(SOURCE DATA Opens)

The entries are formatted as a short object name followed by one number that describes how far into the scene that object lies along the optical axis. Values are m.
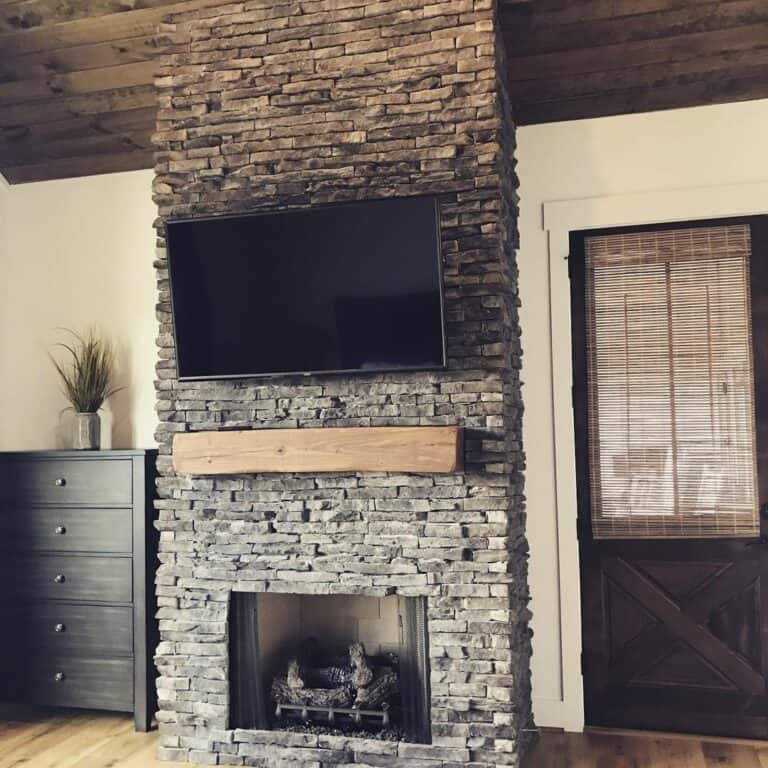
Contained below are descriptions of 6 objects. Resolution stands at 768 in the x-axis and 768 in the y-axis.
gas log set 3.24
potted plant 3.91
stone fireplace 3.07
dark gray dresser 3.60
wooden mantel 2.97
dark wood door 3.48
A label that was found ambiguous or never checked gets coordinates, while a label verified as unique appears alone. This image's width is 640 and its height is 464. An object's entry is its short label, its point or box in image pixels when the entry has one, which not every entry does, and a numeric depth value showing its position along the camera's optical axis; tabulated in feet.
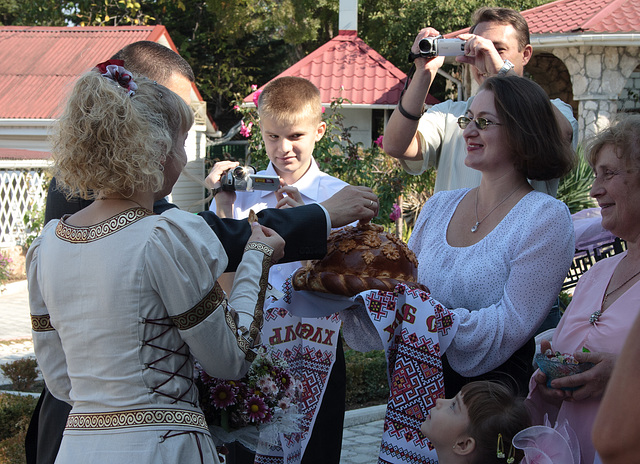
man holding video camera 10.52
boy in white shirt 10.55
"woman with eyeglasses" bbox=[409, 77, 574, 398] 7.86
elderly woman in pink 7.39
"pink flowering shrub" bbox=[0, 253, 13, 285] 36.81
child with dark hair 7.60
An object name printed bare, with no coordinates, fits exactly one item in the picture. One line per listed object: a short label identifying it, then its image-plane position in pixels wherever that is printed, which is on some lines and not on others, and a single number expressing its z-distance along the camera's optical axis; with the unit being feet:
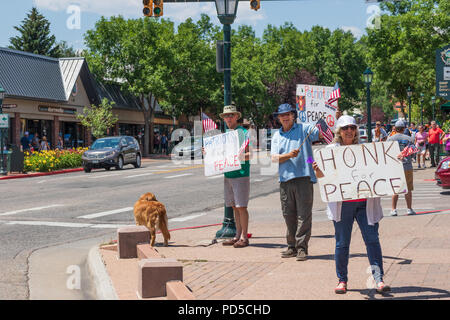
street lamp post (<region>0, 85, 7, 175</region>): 90.53
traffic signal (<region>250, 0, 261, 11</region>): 46.83
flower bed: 98.32
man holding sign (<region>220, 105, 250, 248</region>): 27.84
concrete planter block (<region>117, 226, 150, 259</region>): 26.89
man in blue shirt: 24.72
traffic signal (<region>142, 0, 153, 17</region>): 50.78
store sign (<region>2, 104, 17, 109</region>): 108.55
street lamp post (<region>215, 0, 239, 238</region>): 32.81
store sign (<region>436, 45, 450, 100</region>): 74.23
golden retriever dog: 28.96
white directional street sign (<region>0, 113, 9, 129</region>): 89.23
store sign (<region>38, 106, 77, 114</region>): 134.04
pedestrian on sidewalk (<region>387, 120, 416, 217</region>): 37.39
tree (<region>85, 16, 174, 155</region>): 151.64
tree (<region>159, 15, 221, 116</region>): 158.20
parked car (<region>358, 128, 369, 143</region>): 178.70
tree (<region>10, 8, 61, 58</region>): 222.07
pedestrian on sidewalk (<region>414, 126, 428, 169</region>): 85.70
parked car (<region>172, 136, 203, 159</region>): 134.62
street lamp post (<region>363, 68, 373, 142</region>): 92.62
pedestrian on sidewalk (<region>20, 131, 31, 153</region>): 120.47
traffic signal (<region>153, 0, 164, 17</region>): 50.75
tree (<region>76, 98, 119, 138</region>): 137.69
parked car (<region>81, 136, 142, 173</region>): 95.66
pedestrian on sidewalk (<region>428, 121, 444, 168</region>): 82.07
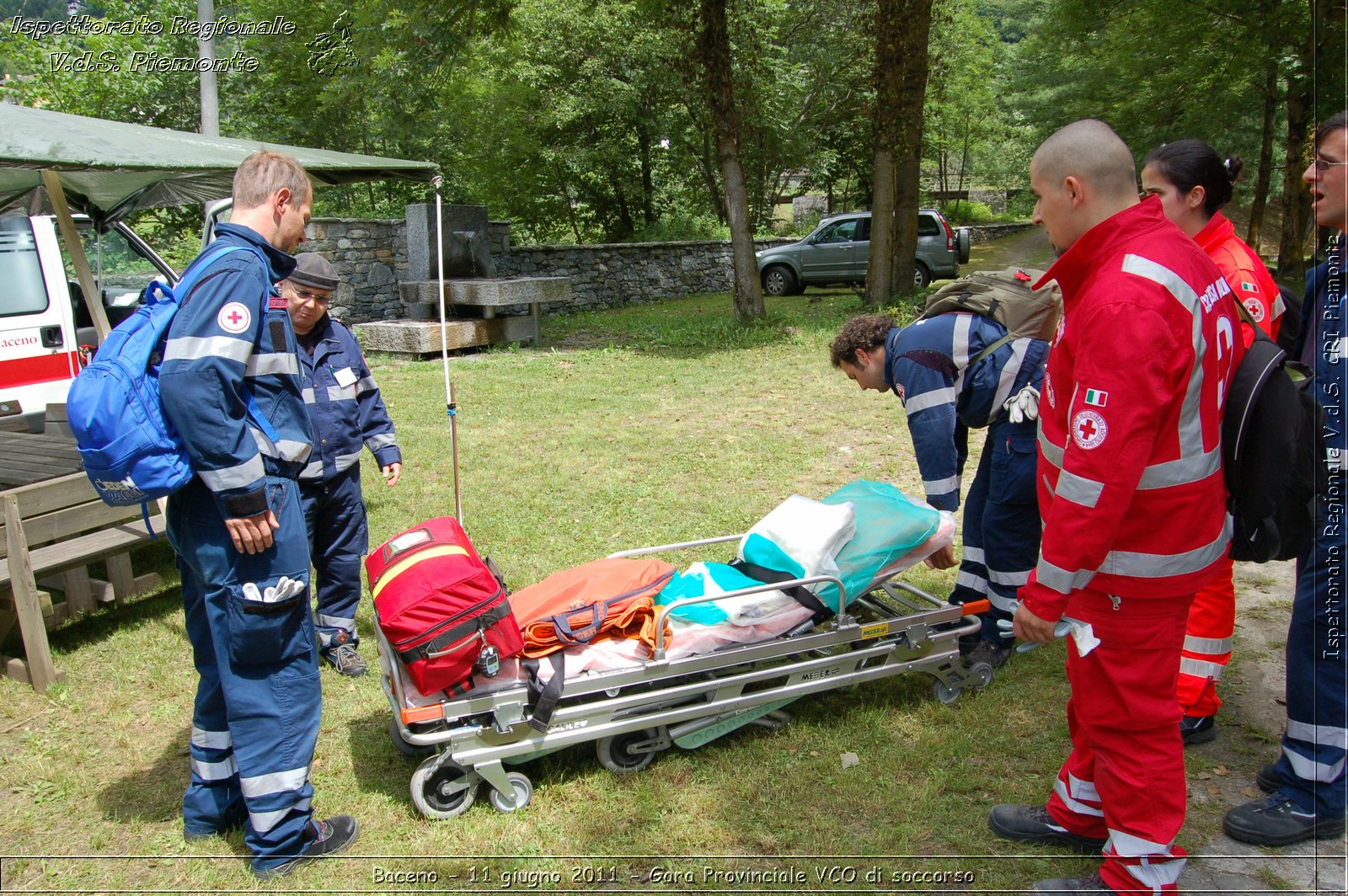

(SOURCE DATA Closes)

• **REQUIRED WORK**: All lines carrying the word "signal" must be copied from the data above.

• **EXERCISE OUTPUT**:
traffic signal (<region>250, 0, 261, 11</region>): 46.83
traffic signal (<region>142, 0, 153, 17</region>): 50.78
traffic signal (<region>153, 0, 164, 17</region>): 50.75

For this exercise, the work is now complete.